## Page extract
Poor Marv, he hates pills and prior to this he had to take 2 twice a day, now were up to 3 twice a day.  He won’t like it very much but we will make it somehow.  I will start him on his first dose tonight and see what happens.  He will be more sleepier but outside of that there shouldn’t be any noticeable side effects.  I hope that he feels better soon, he’s my buddy and I need him.  The vet did say he will probably never jump again and hey I’m okay with that.  So long as he can navigate around for food, litter and chasing after his sisters all is well. 

This just sucks but hopefully it’s a short lived issue and we will work past it and life will go back to normal.  Let’s hope so and hope that I don’t turn into a smurf from holding my breath. 

Oh Marv

I’ve enjoyed my time away but still wish for more, which is always the case.  It will be nice to get back to the ‘groove’ of things.  Still have yet to see how many emails I have and I won’t embark on that until I’m in the office tomorrow.  Playing catchup will not be fun but weeding out all of the junk emails will be.

## What needs to be done
In the post about Marv, update the passage between "This just sucks" and "emails will be.", inclusive, by changing "emails" to "messages" throughout.

## Source information
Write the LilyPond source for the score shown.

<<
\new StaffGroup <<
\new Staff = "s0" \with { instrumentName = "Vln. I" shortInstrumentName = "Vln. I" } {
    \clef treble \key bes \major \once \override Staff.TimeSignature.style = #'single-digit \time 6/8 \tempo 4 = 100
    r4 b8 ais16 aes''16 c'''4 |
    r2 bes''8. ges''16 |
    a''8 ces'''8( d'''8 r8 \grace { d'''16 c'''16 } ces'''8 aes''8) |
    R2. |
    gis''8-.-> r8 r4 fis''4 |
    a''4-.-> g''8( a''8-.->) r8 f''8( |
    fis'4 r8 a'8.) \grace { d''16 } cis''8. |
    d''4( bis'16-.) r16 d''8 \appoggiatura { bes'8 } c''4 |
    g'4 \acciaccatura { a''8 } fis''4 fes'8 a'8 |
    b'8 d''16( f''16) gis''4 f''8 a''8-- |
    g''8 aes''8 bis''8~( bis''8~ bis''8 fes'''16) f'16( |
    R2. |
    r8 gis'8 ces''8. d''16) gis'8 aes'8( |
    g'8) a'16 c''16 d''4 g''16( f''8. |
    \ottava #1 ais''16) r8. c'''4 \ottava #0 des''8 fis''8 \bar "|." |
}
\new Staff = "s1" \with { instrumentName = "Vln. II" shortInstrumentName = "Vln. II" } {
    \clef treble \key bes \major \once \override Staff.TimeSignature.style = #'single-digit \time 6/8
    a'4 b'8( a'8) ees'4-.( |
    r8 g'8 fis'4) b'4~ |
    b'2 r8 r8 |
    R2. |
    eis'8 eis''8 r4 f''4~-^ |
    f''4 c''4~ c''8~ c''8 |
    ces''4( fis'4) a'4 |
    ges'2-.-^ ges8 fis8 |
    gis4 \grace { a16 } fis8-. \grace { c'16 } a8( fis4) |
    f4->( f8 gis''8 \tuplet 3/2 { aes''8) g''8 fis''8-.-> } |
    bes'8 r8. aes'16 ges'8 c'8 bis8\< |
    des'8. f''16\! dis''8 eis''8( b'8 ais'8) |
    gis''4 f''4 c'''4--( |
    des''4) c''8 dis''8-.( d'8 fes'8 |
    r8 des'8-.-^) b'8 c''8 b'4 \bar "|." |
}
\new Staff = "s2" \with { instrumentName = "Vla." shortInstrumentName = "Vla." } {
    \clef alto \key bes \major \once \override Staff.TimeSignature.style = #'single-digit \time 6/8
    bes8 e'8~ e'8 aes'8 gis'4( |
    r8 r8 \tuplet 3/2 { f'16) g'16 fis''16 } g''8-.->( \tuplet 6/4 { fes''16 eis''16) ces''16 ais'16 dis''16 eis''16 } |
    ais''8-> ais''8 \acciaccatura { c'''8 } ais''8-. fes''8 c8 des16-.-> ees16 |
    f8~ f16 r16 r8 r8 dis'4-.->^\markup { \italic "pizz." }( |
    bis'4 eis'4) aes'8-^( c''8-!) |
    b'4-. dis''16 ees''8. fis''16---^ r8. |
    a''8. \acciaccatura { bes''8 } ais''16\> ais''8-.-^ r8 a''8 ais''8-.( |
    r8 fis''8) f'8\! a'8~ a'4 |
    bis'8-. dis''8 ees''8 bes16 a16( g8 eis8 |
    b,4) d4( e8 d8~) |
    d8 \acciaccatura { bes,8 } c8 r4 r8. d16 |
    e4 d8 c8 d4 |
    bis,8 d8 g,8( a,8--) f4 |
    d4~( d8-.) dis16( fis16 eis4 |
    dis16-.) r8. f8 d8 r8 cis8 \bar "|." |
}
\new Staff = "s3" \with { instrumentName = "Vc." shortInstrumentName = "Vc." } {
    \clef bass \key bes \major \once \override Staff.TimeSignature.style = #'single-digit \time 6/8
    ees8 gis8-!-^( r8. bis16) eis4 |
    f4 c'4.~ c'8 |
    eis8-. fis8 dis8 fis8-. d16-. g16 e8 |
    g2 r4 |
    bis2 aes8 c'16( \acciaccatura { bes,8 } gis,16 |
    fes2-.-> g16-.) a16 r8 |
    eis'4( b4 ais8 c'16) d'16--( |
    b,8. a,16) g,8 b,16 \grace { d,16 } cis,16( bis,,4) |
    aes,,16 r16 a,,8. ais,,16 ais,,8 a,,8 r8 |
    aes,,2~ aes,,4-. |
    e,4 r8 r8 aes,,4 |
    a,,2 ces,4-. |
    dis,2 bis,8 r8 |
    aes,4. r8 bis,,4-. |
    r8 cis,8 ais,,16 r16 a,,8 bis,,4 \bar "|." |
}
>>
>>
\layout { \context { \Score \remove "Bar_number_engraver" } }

## Output
This just sucks but hopefully it’s a short lived issue and we will work past it and life will go back to normal.  Let’s hope so and hope that I don’t turn into a smurf from holding my breath. 

Oh Marv

I’ve enjoyed my time away but still wish for more, which is always the case.  It will be nice to get back to the ‘groove’ of things.  Still have yet to see how many messages I have and I won’t embark on that until I’m in the office tomorrow.  Playing catchup will not be fun but weeding out all of the junk messages will be.